For those of you who know me, you know when I write – I write fast. I fall into my stories and I get lost. My characters take over my mind, and devour my soul. I miss that.
For the last four months, I have been recovering from a bad concussion. While I can now do the normal everyday kind of things like cook, clean and play mom taxi to my 12 year old daughter, there are still a whole bunch of things that I can not do. One of them is write for any length of time. In fact, I’m averaging about 600-800 words a day. Which is nothing compared to my 12-16K a day that I used to write – or the 56K I wrote in May in just 4 days. But…. the good news is I am healing, slowly and my brain is finally beginning to kick back in on the creative side. Now if only my left eye would cooperate!

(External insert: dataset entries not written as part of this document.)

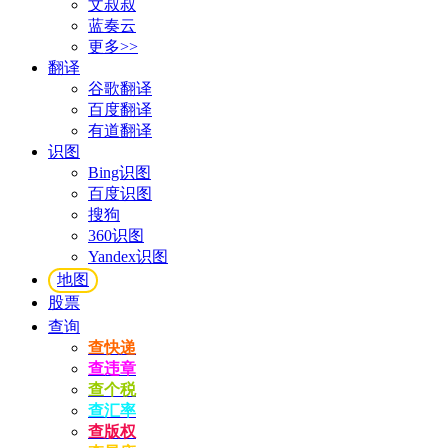
文叔叔
蓝奏云
更多>>
翻译
谷歌翻译
百度翻译
有道翻译
识图
Bing识图
百度识图
搜狗
360识图
Yandex识图
地图
股票
查询
查快递
查违章
查个税
查汇率
查版权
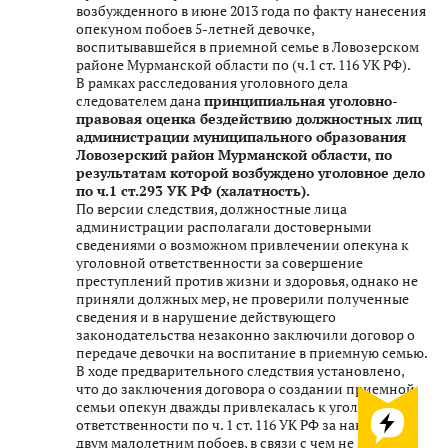
возбужденного в июне 2013 года по факту нанесения
опекуном побоев 5-летней девочке,
воспитывавшейся в приемной семье в Ловозерском
районе Мурманской области по (ч.1 ст. 116 УК РФ).
В рамках расследования уголовного дела
следователем дана
принципиальная уголовно-
правовая оценка бездействию должностных лиц
администрации муниципального образования
Ловозерский район Мурманской области, по
результатам которой возбуждено уголовное дело
по ч.1 ст.293 УК РФ (халатность).
По версии следствия, должностные лица
администрации располагали достоверными
сведениями о возможном привлечении опекуна к
уголовной ответственности за совершение
преступлений против жизни и здоровья, однако не
приняли должных мер, не проверили полученные
сведения и в нарушение действующего
законодательства незаконно заключили договор о
передаче девочки на воспитание в приемную семью.
В ходе предварительного следствия установлено,
что до заключения договора о создании приемной
семьи опекун дважды привлекалась к уголовной
ответственности по ч. 1 ст. 116 УК РФ за нанесение
двум малолетним побоев, в связи с чем не могла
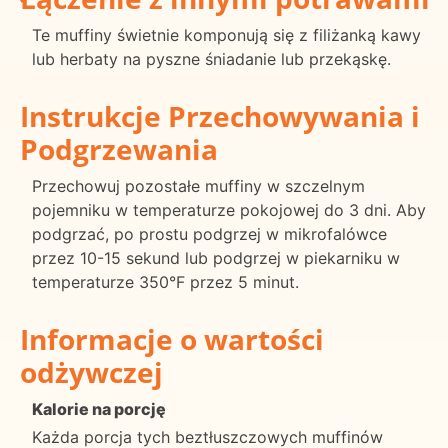
Te muffiny świetnie komponują się z filiżanką kawy
lub herbaty na pyszne śniadanie lub przekąskę.
Instrukcje Przechowywania i
Podgrzewania
Przechowuj pozostałe muffiny w szczelnym
pojemniku w temperaturze pokojowej do 3 dni. Aby
podgrzać, po prostu podgrzej w mikrofalówce
przez 10-15 sekund lub podgrzej w piekarniku w
temperaturze 350°F przez 5 minut.
Informacje o wartości
odżywczej
Kalorie na porcję
Każda porcja tych beztłuszczowych muffinów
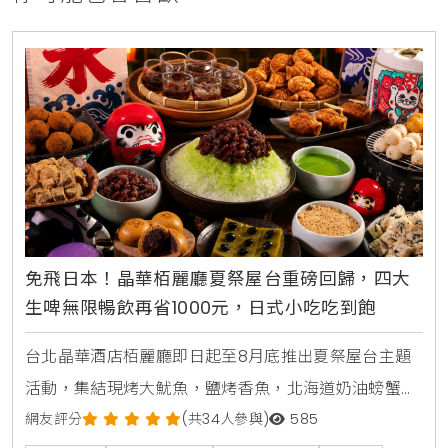
免飛日本！晶華栢麗廳夏祭屋台重磅回歸，四大
生啤無限暢飲再省1000元，日式小吃吃到飽
台北晶華酒店栢麗廳即日起至8月底推出夏祭屋台主題
活動，集結現烤大魷魚，鹽烤香魚，北海道奶油螃蟹燒
及甜蝦鮭魚親子丼等十數款日本街邊美食，搭配日本四
網友評分
(共34人參與)
585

Those 600-800 words a day I write? – I use to test myself on how easily it would be to write a police report. I miss my job and I can’t wait to get back to work. Some people probably think I’m nuts for that. They would probably kill to be able to stay at home – but not me. Me, I want to get back to work. I want to get back to my hectic schedule and my 16 hour days. I honestly just want to get back to being me… It’s gonna take me a little bit longer to do – but I’m going to get there.
So, what does all this mean to my future writing? Lots…
First off, Second Shield II, as soon as I am strong enough to dig back into that story – I will. I hate that I do not have this one out for you all yet, and I swear when my strength and cunning return, I’m jumping back into this story with a vengeance to get it out to you.
Second – There is a new exciting novella that has been started and that is what I have slowly been working on to gauge my ability to push myself with writing.? I can’t tell you much about this – but soon I will.
Third – I have two plot lines that I have been jotting notes down on recently. One is about a woman with a concussion (gee… where did I get that idea?) and how in-depth this injury is compared to what people actually think. TBI’s (Traumatic Brain Injuries) are not jokes – and I intend to explain just how serious these injures are in a fictional story based on my own experience, kind of like Whether I’ll Live or Die.
The other plot line I have just starting spinning around in my mind… well… It’s about first loves. The ones we let go of – or lose and then years later we wonder about them… I already know the title of this one – It’s called Tempt Me Too and it’s named after the boat that Max owns. You can read a little about my thoughts on this book on it’s book page… Here
All in all…. I’m slowly getting better – not fast enough for my taste – but I’m getting there. Every day just a tiny bit better. I can’t wait to get back into writing again and let some of these characters come back to life. Until then – thank you for your patience!